**WORK TASK:** Can you write out the records below again, substituting "GLC Coupe" for every "GLC Coupé" and leaving everything else unchanged?

Stored data

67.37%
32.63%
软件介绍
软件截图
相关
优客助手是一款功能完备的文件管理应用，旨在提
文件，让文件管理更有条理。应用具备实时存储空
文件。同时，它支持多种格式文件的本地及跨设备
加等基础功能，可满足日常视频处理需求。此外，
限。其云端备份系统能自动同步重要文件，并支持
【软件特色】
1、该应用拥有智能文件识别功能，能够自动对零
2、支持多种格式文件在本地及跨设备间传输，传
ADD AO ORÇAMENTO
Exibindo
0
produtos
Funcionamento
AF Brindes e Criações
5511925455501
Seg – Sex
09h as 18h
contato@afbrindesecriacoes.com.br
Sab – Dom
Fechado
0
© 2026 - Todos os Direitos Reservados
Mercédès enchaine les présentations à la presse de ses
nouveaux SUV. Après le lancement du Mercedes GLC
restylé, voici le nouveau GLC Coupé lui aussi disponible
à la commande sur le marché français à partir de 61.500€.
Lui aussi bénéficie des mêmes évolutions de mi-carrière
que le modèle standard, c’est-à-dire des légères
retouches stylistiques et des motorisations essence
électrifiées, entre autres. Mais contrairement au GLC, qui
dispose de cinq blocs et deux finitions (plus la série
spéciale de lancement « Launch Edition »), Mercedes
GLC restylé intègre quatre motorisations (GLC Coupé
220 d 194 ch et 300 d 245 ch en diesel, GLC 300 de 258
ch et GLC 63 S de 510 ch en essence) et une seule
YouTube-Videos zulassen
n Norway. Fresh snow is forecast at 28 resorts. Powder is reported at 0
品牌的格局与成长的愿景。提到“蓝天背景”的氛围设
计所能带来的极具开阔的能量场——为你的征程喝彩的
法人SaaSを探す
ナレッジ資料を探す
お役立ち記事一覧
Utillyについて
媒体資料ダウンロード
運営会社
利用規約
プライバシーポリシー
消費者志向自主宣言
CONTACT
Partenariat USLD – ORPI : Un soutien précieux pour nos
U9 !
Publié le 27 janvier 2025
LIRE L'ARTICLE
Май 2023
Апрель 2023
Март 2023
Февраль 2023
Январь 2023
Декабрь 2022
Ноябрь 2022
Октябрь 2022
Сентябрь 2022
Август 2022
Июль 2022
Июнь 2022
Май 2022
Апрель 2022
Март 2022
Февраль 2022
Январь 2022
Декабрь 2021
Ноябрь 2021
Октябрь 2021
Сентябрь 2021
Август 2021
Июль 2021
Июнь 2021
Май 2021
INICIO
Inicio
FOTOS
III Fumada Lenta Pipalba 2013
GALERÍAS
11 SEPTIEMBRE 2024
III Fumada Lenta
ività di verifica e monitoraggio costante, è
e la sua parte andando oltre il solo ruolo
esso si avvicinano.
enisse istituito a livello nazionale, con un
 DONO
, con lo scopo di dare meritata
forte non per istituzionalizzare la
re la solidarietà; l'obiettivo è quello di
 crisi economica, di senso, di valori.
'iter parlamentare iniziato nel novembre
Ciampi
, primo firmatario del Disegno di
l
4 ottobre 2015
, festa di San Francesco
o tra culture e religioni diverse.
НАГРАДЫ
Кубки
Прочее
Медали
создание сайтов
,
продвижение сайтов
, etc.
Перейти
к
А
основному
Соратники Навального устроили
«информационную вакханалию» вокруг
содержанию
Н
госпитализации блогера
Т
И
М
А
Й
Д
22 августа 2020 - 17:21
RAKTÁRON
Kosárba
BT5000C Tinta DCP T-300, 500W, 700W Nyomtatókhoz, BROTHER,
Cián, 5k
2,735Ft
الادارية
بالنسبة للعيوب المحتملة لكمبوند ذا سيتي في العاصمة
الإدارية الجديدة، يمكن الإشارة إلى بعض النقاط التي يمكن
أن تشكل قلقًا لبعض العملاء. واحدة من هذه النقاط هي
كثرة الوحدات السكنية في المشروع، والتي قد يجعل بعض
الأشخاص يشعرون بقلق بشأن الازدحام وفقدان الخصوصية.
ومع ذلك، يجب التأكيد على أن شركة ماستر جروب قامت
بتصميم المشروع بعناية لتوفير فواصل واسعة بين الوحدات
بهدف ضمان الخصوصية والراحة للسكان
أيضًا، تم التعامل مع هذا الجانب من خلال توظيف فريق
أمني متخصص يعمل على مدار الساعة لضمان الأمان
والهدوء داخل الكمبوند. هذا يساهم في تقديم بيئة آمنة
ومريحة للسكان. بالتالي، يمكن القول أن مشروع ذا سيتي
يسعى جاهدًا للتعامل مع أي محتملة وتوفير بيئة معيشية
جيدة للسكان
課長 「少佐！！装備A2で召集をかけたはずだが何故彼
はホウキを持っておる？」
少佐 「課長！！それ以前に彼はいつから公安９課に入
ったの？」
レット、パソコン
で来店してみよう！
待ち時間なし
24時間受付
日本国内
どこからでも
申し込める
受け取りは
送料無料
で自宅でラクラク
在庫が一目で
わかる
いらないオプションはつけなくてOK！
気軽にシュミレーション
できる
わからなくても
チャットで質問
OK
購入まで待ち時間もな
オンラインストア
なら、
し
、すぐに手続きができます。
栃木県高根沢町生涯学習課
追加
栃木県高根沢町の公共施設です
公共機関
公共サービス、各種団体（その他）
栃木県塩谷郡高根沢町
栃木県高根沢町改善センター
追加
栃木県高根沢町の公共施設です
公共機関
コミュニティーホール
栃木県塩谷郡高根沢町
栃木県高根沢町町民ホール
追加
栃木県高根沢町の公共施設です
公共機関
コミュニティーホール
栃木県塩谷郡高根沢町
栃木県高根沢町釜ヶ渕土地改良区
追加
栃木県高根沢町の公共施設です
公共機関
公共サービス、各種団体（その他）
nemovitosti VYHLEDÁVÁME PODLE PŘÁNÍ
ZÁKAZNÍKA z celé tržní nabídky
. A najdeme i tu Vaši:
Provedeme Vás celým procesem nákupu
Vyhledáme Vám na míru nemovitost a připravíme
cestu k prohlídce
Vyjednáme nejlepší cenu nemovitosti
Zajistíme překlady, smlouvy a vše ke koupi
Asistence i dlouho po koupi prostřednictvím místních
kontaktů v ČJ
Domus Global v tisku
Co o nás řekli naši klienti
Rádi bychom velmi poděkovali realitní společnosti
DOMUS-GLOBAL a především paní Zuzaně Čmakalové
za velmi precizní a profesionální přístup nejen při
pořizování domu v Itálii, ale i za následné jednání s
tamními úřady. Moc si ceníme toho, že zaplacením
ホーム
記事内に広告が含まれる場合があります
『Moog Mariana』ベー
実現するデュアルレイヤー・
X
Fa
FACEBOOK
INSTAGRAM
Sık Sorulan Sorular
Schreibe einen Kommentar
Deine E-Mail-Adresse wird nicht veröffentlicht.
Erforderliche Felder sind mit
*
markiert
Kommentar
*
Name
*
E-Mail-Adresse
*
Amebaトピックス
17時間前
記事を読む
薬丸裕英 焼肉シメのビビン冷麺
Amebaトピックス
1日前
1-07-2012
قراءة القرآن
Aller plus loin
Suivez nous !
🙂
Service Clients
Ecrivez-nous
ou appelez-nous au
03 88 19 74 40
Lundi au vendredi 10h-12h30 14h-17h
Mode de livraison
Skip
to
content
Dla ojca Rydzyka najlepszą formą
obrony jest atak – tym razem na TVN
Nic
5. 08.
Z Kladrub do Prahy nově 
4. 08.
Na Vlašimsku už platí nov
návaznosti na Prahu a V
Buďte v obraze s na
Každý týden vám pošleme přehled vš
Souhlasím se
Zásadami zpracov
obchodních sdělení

**EXERCISE SOLUTION:**
67.37%
32.63%
软件介绍
软件截图
相关
优客助手是一款功能完备的文件管理应用，旨在提
文件，让文件管理更有条理。应用具备实时存储空
文件。同时，它支持多种格式文件的本地及跨设备
加等基础功能，可满足日常视频处理需求。此外，
限。其云端备份系统能自动同步重要文件，并支持
【软件特色】
1、该应用拥有智能文件识别功能，能够自动对零
2、支持多种格式文件在本地及跨设备间传输，传
ADD AO ORÇAMENTO
Exibindo
0
produtos
Funcionamento
AF Brindes e Criações
5511925455501
Seg – Sex
09h as 18h
contato@afbrindesecriacoes.com.br
Sab – Dom
Fechado
0
© 2026 - Todos os Direitos Reservados
Mercédès enchaine les présentations à la presse de ses
nouveaux SUV. Après le lancement du Mercedes GLC
restylé, voici le nouveau GLC Coupe lui aussi disponible
à la commande sur le marché français à partir de 61.500€.
Lui aussi bénéficie des mêmes évolutions de mi-carrière
que le modèle standard, c’est-à-dire des légères
retouches stylistiques et des motorisations essence
électrifiées, entre autres. Mais contrairement au GLC, qui
dispose de cinq blocs et deux finitions (plus la série
spéciale de lancement « Launch Edition »), Mercedes
GLC restylé intègre quatre motorisations (GLC Coupe
220 d 194 ch et 300 d 245 ch en diesel, GLC 300 de 258
ch et GLC 63 S de 510 ch en essence) et une seule
YouTube-Videos zulassen
n Norway. Fresh snow is forecast at 28 resorts. Powder is reported at 0
品牌的格局与成长的愿景。提到“蓝天背景”的氛围设
计所能带来的极具开阔的能量场——为你的征程喝彩的
法人SaaSを探す
ナレッジ資料を探す
お役立ち記事一覧
Utillyについて
媒体資料ダウンロード
運営会社
利用規約
プライバシーポリシー
消費者志向自主宣言
CONTACT
Partenariat USLD – ORPI : Un soutien précieux pour nos
U9 !
Publié le 27 janvier 2025
LIRE L'ARTICLE
Май 2023
Апрель 2023
Март 2023
Февраль 2023
Январь 2023
Декабрь 2022
Ноябрь 2022
Октябрь 2022
Сентябрь 2022
Август 2022
Июль 2022
Июнь 2022
Май 2022
Апрель 2022
Март 2022
Февраль 2022
Январь 2022
Декабрь 2021
Ноябрь 2021
Октябрь 2021
Сентябрь 2021
Август 2021
Июль 2021
Июнь 2021
Май 2021
INICIO
Inicio
FOTOS
III Fumada Lenta Pipalba 2013
GALERÍAS
11 SEPTIEMBRE 2024
III Fumada Lenta
ività di verifica e monitoraggio costante, è
e la sua parte andando oltre il solo ruolo
esso si avvicinano.
enisse istituito a livello nazionale, con un
 DONO
, con lo scopo di dare meritata
forte non per istituzionalizzare la
re la solidarietà; l'obiettivo è quello di
 crisi economica, di senso, di valori.
'iter parlamentare iniziato nel novembre
Ciampi
, primo firmatario del Disegno di
l
4 ottobre 2015
, festa di San Francesco
o tra culture e religioni diverse.
НАГРАДЫ
Кубки
Прочее
Медали
создание сайтов
,
продвижение сайтов
, etc.
Перейти
к
А
основному
Соратники Навального устроили
«информационную вакханалию» вокруг
содержанию
Н
госпитализации блогера
Т
И
М
А
Й
Д
22 августа 2020 - 17:21
RAKTÁRON
Kosárba
BT5000C Tinta DCP T-300, 500W, 700W Nyomtatókhoz, BROTHER,
Cián, 5k
2,735Ft
الادارية
بالنسبة للعيوب المحتملة لكمبوند ذا سيتي في العاصمة
الإدارية الجديدة، يمكن الإشارة إلى بعض النقاط التي يمكن
أن تشكل قلقًا لبعض العملاء. واحدة من هذه النقاط هي
كثرة الوحدات السكنية في المشروع، والتي قد يجعل بعض
الأشخاص يشعرون بقلق بشأن الازدحام وفقدان الخصوصية.
ومع ذلك، يجب التأكيد على أن شركة ماستر جروب قامت
بتصميم المشروع بعناية لتوفير فواصل واسعة بين الوحدات
بهدف ضمان الخصوصية والراحة للسكان
أيضًا، تم التعامل مع هذا الجانب من خلال توظيف فريق
أمني متخصص يعمل على مدار الساعة لضمان الأمان
والهدوء داخل الكمبوند. هذا يساهم في تقديم بيئة آمنة
ومريحة للسكان. بالتالي، يمكن القول أن مشروع ذا سيتي
يسعى جاهدًا للتعامل مع أي محتملة وتوفير بيئة معيشية
جيدة للسكان
課長 「少佐！！装備A2で召集をかけたはずだが何故彼
はホウキを持っておる？」
少佐 「課長！！それ以前に彼はいつから公安９課に入
ったの？」
レット、パソコン
で来店してみよう！
待ち時間なし
24時間受付
日本国内
どこからでも
申し込める
受け取りは
送料無料
で自宅でラクラク
在庫が一目で
わかる
いらないオプションはつけなくてOK！
気軽にシュミレーション
できる
わからなくても
チャットで質問
OK
購入まで待ち時間もな
オンラインストア
なら、
し
、すぐに手続きができます。
栃木県高根沢町生涯学習課
追加
栃木県高根沢町の公共施設です
公共機関
公共サービス、各種団体（その他）
栃木県塩谷郡高根沢町
栃木県高根沢町改善センター
追加
栃木県高根沢町の公共施設です
公共機関
コミュニティーホール
栃木県塩谷郡高根沢町
栃木県高根沢町町民ホール
追加
栃木県高根沢町の公共施設です
公共機関
コミュニティーホール
栃木県塩谷郡高根沢町
栃木県高根沢町釜ヶ渕土地改良区
追加
栃木県高根沢町の公共施設です
公共機関
公共サービス、各種団体（その他）
nemovitosti VYHLEDÁVÁME PODLE PŘÁNÍ
ZÁKAZNÍKA z celé tržní nabídky
. A najdeme i tu Vaši:
Provedeme Vás celým procesem nákupu
Vyhledáme Vám na míru nemovitost a připravíme
cestu k prohlídce
Vyjednáme nejlepší cenu nemovitosti
Zajistíme překlady, smlouvy a vše ke koupi
Asistence i dlouho po koupi prostřednictvím místních
kontaktů v ČJ
Domus Global v tisku
Co o nás řekli naši klienti
Rádi bychom velmi poděkovali realitní společnosti
DOMUS-GLOBAL a především paní Zuzaně Čmakalové
za velmi precizní a profesionální přístup nejen při
pořizování domu v Itálii, ale i za následné jednání s
tamními úřady. Moc si ceníme toho, že zaplacením
ホーム
記事内に広告が含まれる場合があります
『Moog Mariana』ベー
実現するデュアルレイヤー・
X
Fa
FACEBOOK
INSTAGRAM
Sık Sorulan Sorular
Schreibe einen Kommentar
Deine E-Mail-Adresse wird nicht veröffentlicht.
Erforderliche Felder sind mit
*
markiert
Kommentar
*
Name
*
E-Mail-Adresse
*
Amebaトピックス
17時間前
記事を読む
薬丸裕英 焼肉シメのビビン冷麺
Amebaトピックス
1日前
1-07-2012
قراءة القرآن
Aller plus loin
Suivez nous !
🙂
Service Clients
Ecrivez-nous
ou appelez-nous au
03 88 19 74 40
Lundi au vendredi 10h-12h30 14h-17h
Mode de livraison
Skip
to
content
Dla ojca Rydzyka najlepszą formą
obrony jest atak – tym razem na TVN
Nic
5. 08.
Z Kladrub do Prahy nově 
4. 08.
Na Vlašimsku už platí nov
návaznosti na Prahu a V
Buďte v obraze s na
Každý týden vám pošleme přehled vš
Souhlasím se
Zásadami zpracov
obchodních sdělení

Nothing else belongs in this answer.